Они стояли друг против друга у молодой яблоньки. Вокруг было по-вечернему тихо. Ваня умолк, лишь изредка слышались прерывистые вздохи еще не совсем успокоившейся Кати да прошумела над садом тугими крыльями какая-то ночная птица…
Внутренне каждый из них в эту минуту ощутил облегчение. Откуда оно пришло, кто его знает… Может, случилось это оттого, что Катя и Ваня посочувствовали друг другу, ведь в сердцах их нашлись корни одной общей печали. Сад… их мечта, их радость, их горе. Так или иначе, Катя еще раз тихо вздохнула и вдруг спохватилась:
— Ой, Ваня, я ведь к тебе по делу! Ты что, забыл, что ли, — сегодня приезжал лектор, а никто из ребят об этом не знал. Хоть бы ты мне сообщил, я бы оповестила всех, а теперь что же, сорвалась лекция. Как нам быть? Райком не похвалит.
— До лекции ли мне? Третью ночь не сплю…
— Ваня, ведь ты секретарь комсомольской организации. Позавчера комитет не состоялся, и опять из-за тебя…
— Ну что же?
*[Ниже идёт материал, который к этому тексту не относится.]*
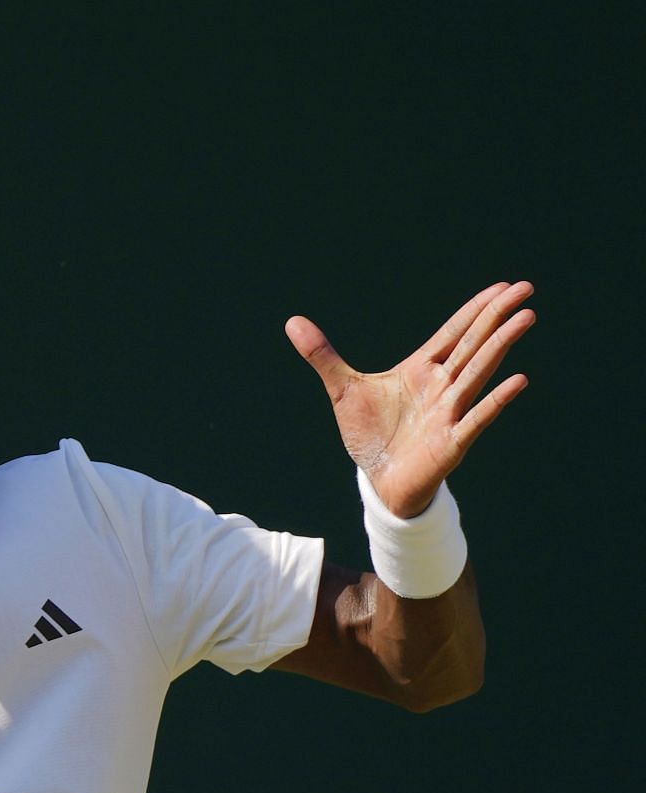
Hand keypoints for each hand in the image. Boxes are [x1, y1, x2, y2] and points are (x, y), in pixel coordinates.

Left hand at [286, 281, 534, 516]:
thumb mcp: (341, 390)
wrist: (378, 480)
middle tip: (526, 289)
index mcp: (421, 369)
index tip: (502, 286)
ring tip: (526, 318)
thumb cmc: (370, 434)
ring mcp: (450, 412)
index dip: (475, 309)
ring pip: (479, 373)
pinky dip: (495, 401)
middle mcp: (442, 386)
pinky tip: (518, 381)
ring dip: (501, 346)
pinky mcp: (452, 441)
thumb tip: (292, 322)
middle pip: (473, 344)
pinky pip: (477, 418)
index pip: (453, 332)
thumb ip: (322, 356)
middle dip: (496, 317)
Подумаешь, комитет! Будто из-за комитета вся жизнь в колхозе станет.
— Что с тобой? Тебе трудно, я понимаю, а может, на комитете помогли бы?
Ваня невесело рассмеялся:
— Кто бы это помог-то? Уж не вы ли, девчонки?
— А может, и мы!
— Чем?
— Не знаю. Скажи только — поможем. Все село поднимем.
— Так и подняла!
— Поднимем! Смотри, сколько у нас комсомольцев!
— Комсомольцы! — Ваня махнул рукой. — Разве сговоришься с нашими комсомольцами? И какой черт додумался выбрать меня секретарем? Работал себе в саду и работал, тихо, спокойно: хвалили, настроение было, так нет же, надо было выдвинуть. Пойми ты, Катя, не всякое дерево годится на дудки. Какой из меня комсорг? Не умею я… Бьют, а я не знаю за что.
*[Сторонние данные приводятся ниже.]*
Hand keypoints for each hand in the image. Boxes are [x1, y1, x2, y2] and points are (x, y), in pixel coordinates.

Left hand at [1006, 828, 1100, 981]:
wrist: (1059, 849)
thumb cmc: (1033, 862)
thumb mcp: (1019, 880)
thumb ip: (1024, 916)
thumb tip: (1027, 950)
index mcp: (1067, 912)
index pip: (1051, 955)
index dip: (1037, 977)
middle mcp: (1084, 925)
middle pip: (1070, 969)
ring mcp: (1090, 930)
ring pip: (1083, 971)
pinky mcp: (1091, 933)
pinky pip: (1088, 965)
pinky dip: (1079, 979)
— Упустил работу с молодежью.
— Как это упустил? Не понимаю.
— А что понимать-то. Вспомни, как год назад в селе весело было.
— Я вам не клоун, чтобы веселить да скликать на гулянки.
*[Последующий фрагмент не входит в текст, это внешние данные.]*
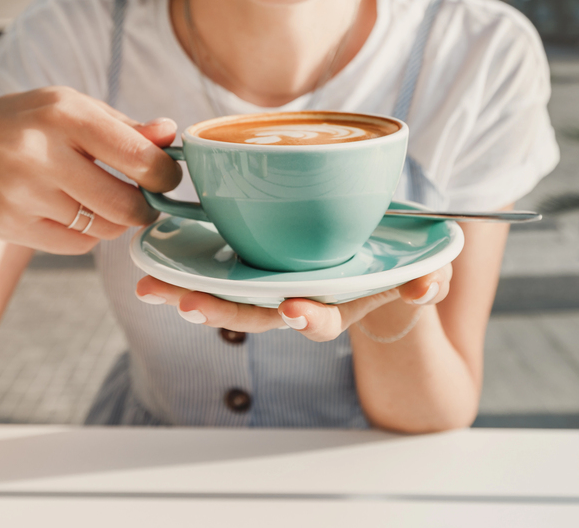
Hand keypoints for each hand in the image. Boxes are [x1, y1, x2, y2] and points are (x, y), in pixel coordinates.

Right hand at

— Никто и не говорит, чтоб скликать на гулянки.
Ваня вздохнул.
— Откровенно говоря, Катя, я и сам чувствую, что у меня с комсомольской работой нелады. Но мне стыдно признаться в этом ребятам и попросить у них совета. Вот с яблонями могу, тут понятно и просто, а с людьми…
— А чего же ты молчал на собрании?
— Здравствуйте, я ваша тетя! Да ты сама орала как оглашенная, мол, и отличный садовод, и активист, и тому подобное, ему и карты, мол, в руки. Другим организаторская работа легко дается, а мне, поверишь, не к рукам куделя.
— Работе надо учиться.
— Нет у меня дара.
— А может, и есть!
— Слушай, Катя, не трави душу. Прокурор, что ли, ты мне? Чего выпытываешь?
Катя замолкла, потом, как бы спохватившись, спросила:
— Ваня, а что, если я завтра приду к тебе в сад с помощниками, найдется дело?
— Найдется, найдется, уходи только поскорей, — все больше и больше хмурясь, проговорил Ваня.
И вот он один. Тихо. Давит ночная тьма. Сад стоит в оцепенении, дремлет. Нет, не дремлет — умирает. Деревца так слабы. Чем помочь, как спасти их? Ваня бродит меж яблонями, опустив голову, потом вдруг круто поворачивается, идет домой. «Надо заглянуть в книгу, у Мичурина поискать».